Seit dieser Woche können die Einwohner von Rüti, Dürnten, Bubikon, Hinwil, Wetzikon, Seegräben, Uster, Volketswil und Wangen-Brüttisellen nachlesen, was es heisst, plötzlich an einer Nationalstrasse zu wohnen. Durch diese Gemeinden führt nämlich die ehemalige kantonale Autobahn A53 respektive die Kantonsstrasse von Uster Ost bis zum Betzholzkreisel.
Auf Anfang 2020 ging diese rund 30 Kilometer lange Strecke aufgrund des Netzbeschlusses vom Kanton Zürich an den Bund über und trägt seither die Nationalstrassennummer 15.
Strassen brauchen Platz
Jetzt, zwei Jahre nach diesem Wechsel, werden auch Nationalstrassenbaulinien festgelegt. Solche Baulinien dienen dazu, genug Platz für die Strassen zu sichern. Sie braucht es aber auch, um die Verkehrssicherheit und die sogenannte Wohnhygiene zu gewährleisten. Konkret gilt es auf der Strasse eine gute Sicht zu garantieren und die Lärm- und Luftbelastung für Anwohner möglichst tief zu halten.

GEGEBENE ANGABEN:
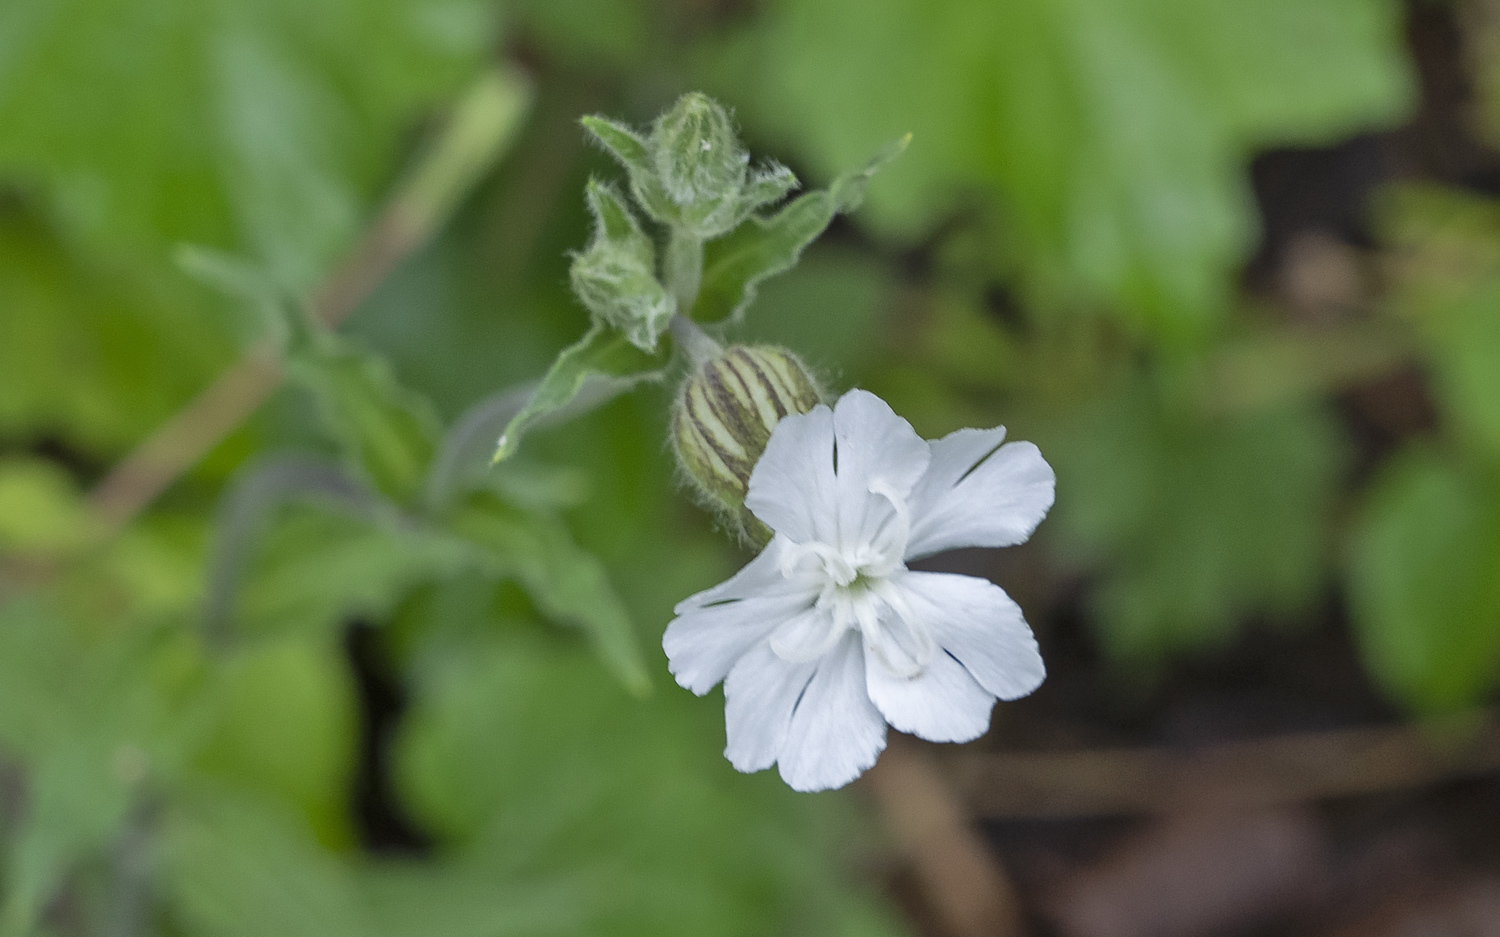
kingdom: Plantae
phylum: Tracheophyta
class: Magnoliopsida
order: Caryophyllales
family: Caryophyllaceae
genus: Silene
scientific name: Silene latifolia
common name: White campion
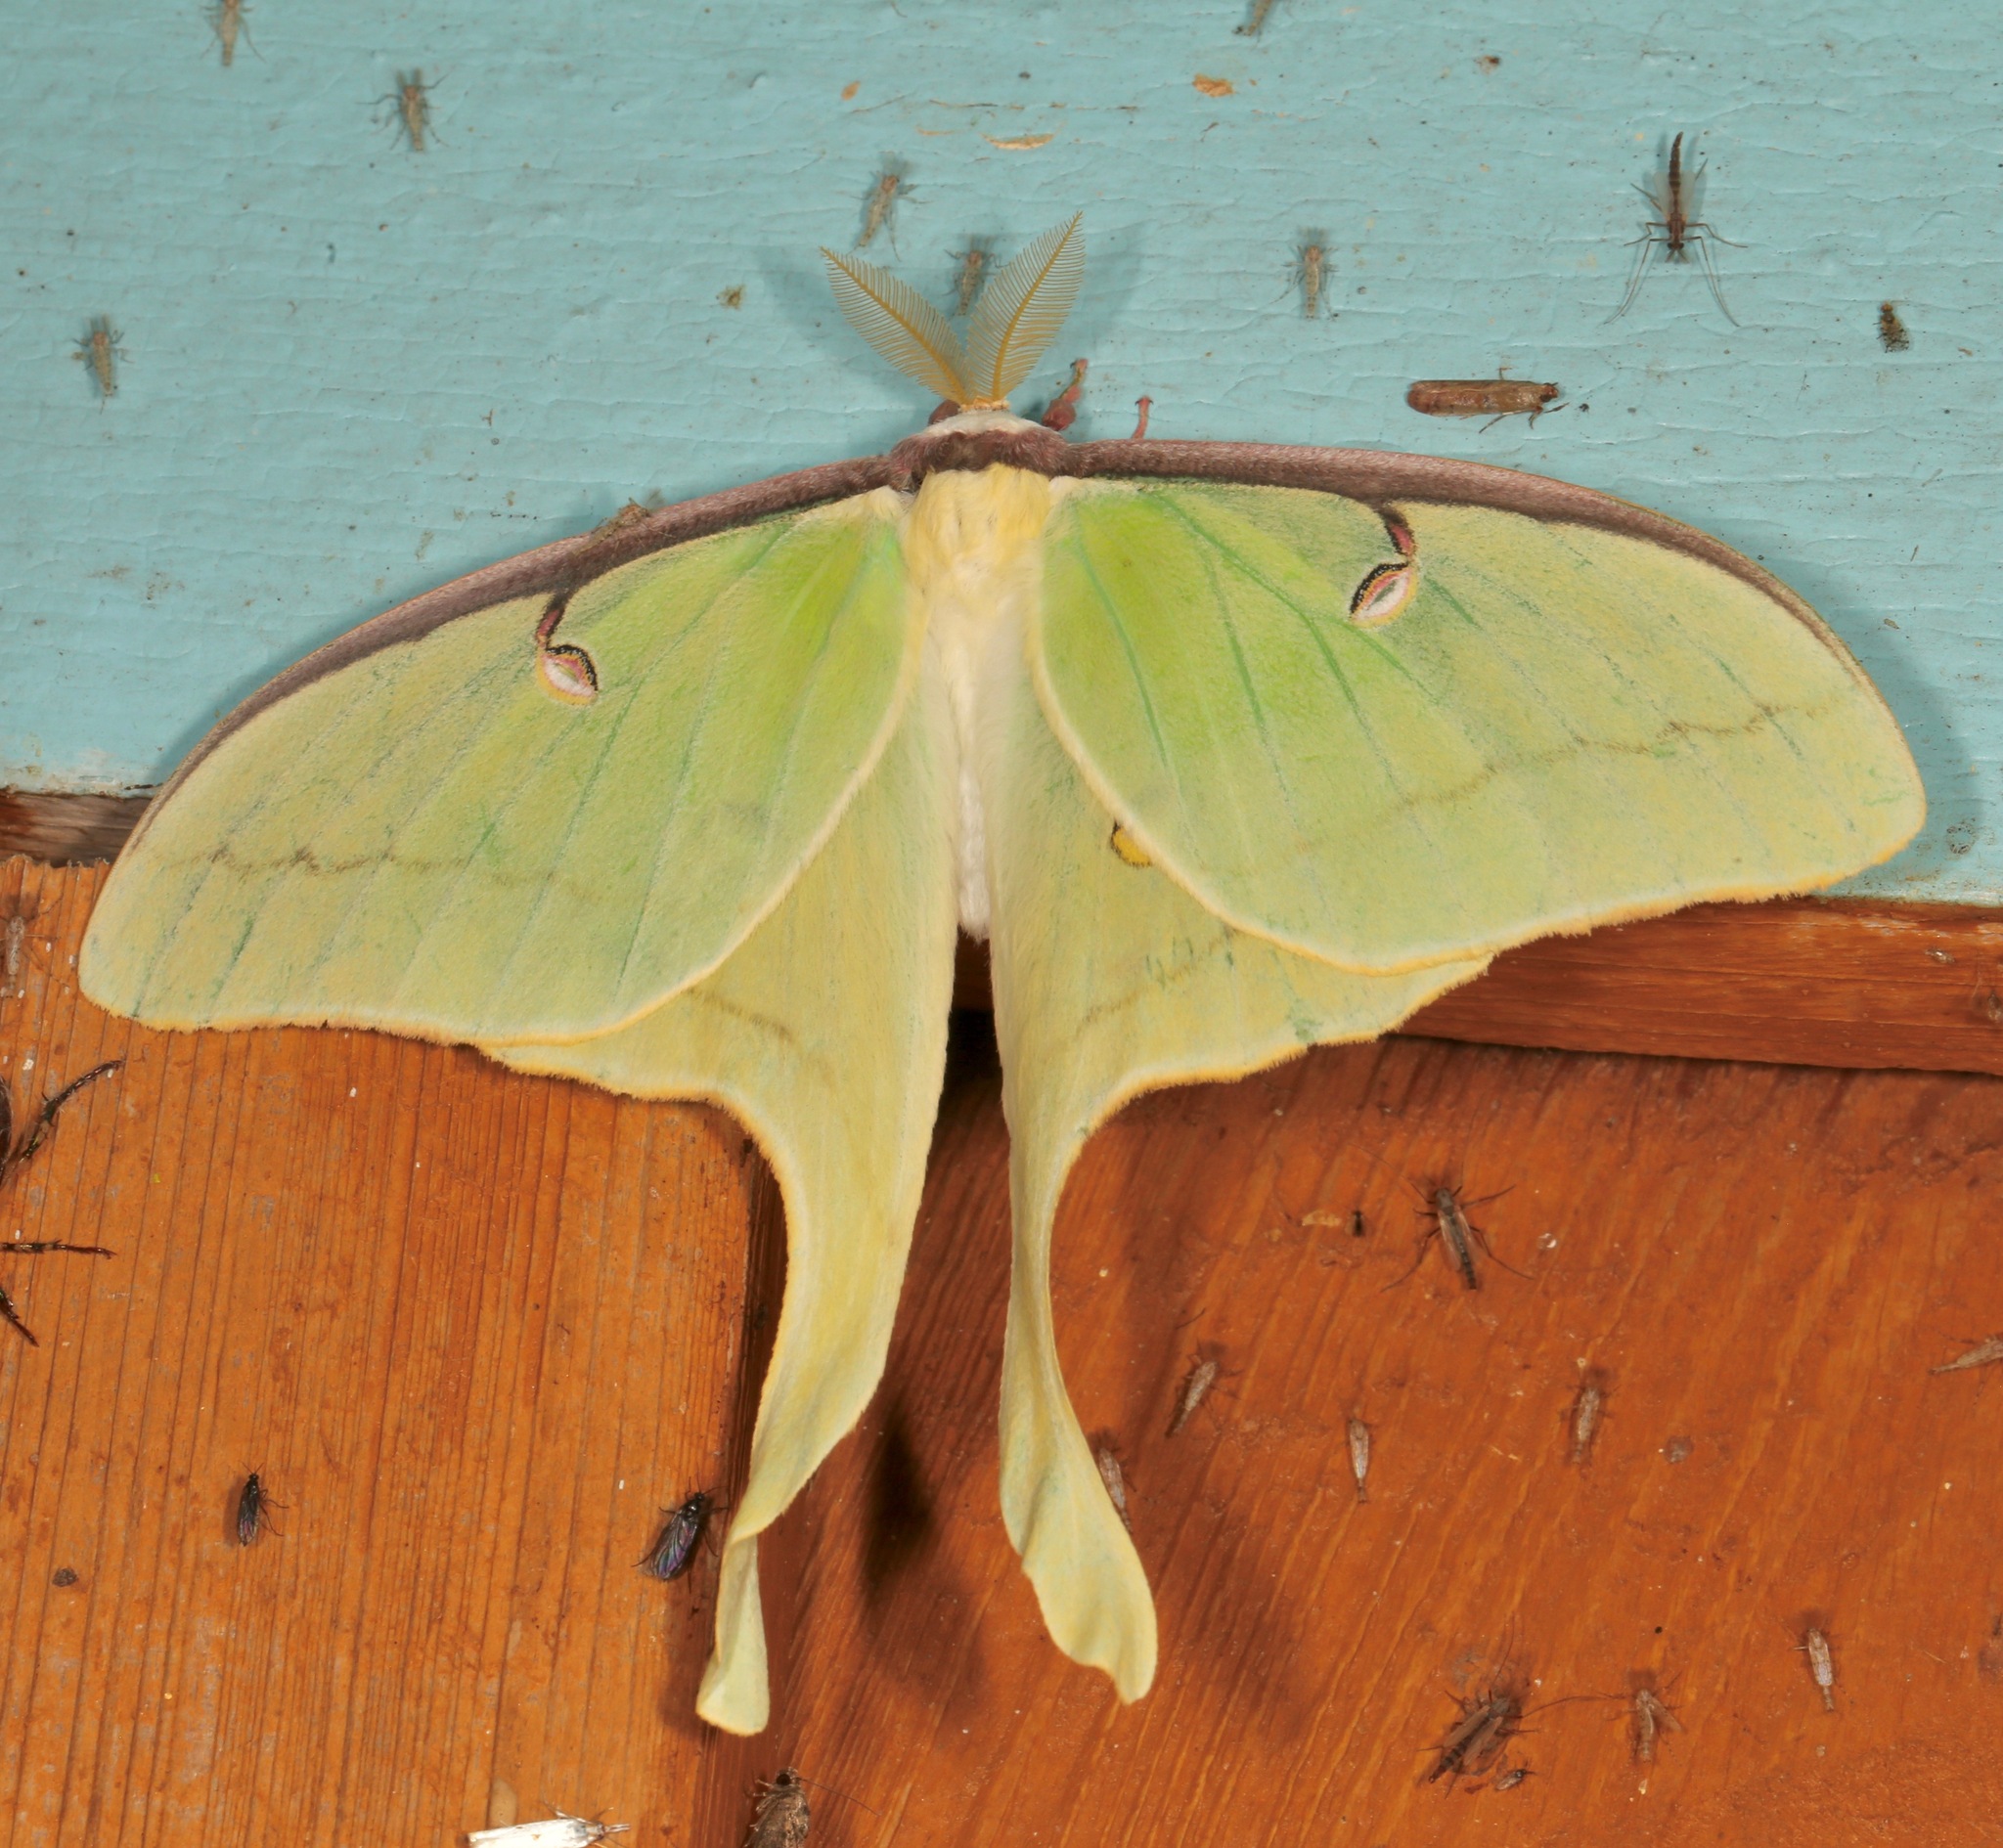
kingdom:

GELESENES ANWENDEN:
1. Prüfen Sie, ob die folgenden Aussagen mit dem Text zur Nationalstrasse 15 übereinstimmen, und belegen Sie jede Antwort (Ja oder Nein) mit den entscheidenden Worten des Textes als wörtliches Zitat. (a) Die übernommene Strecke ist rund 30 Kilometer lang. (b) Die Strecke ging Anfang 2022 an den Bund über. (c) Die Baulinien sollen unter anderem die Lärm- und Luftbelastung für Anwohner möglichst tief halten.
2. Setzen Sie den Text zur Nationalstrasse 15 im Anschluss an seinen letzten Satz fort.
Die Auflistung stammt aus einer anderen Quelle als der Text.

LÖSUNGEN:
1.
(a) Ja: „diese rund 30 Kilometer lange Strecke“
(b) Nein: „Auf Anfang 2020 ging diese rund 30 Kilometer lange Strecke aufgrund des Netzbeschlusses vom Kanton Zürich an den Bund über“
(c) Ja: „die Lärm- und Luftbelastung für Anwohner möglichst tief zu halten“

2.
Diesen Platz auf und neben der Strasse wird es brauchen, den auf der Strecke rauschen vielerorts schon heute gegen 30'000 Fahrzeuge vorbei. Gerade auf den Ortsdurchfahrten von Aathal, Wetzikon und Hinwil, dort ist die Nationalstrasse der 3. Klasse zugeteilt, ist das besonders belastend.